- [TASK GOAL]
Reproduce the forum post about regex matching word for word, from "I now find myself" to "of the searches.".

- [PAGE TEXT]

For years I’ve treated regex the same way I treat ebola I’ve kept my distance.
I now find myself needing to use it for many areas of a project. I’ve pieced together several find and replace functions from things I’ve found on the internet.
I would think what I’m looking for is something asked frequently, but I can’t seem to find anything on searches, I’m possibly not asking Google properly. I’m hoping there is a regex person that can point me in the right direction.
I need to search a string for a given phrase and match it with; exact match of word, is contained in word, is start of word, or is end of word. The matched word needs to be retrieved for each of the searches.
I’ve tried to tinker with \b but haven’t discovered how to do anything but an exact match, and I’m not sure I’m doing that properly. The nuances of regex are an art, and I’m finger painting
Thanks Mike and Jason. I downloaded the trial RegExRx and it looks like a great product for assembling patterns, if you know what you are doing already.

- [PROVIDED MATERIAL]
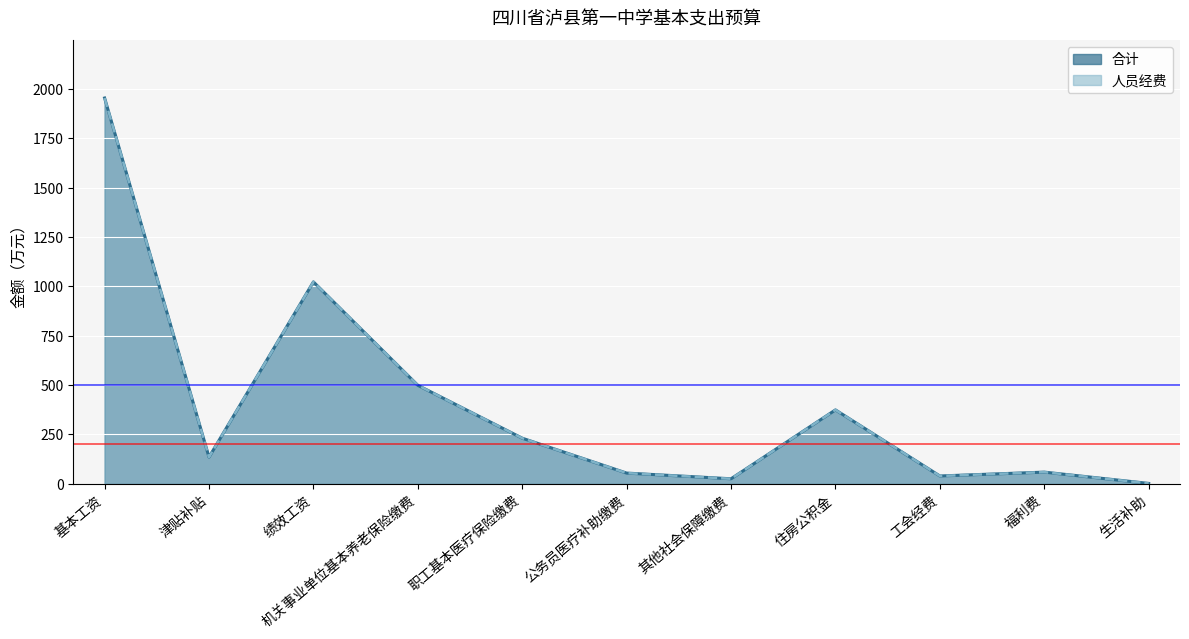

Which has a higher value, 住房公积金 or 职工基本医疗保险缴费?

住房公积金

- [YOUR RESPONSE]
I now find myself needing to use it for many areas of a project. I’ve pieced together several find and replace functions from things I’ve found on the internet.
I would think what I’m looking for is something asked frequently, but I can’t seem to find anything on searches, I’m possibly not asking Google properly. I’m hoping there is a regex person that can point me in the right direction.
I need to search a string for a given phrase and match it with; exact match of word, is contained in word, is start of word, or is end of word. The matched word needs to be retrieved for each of the searches.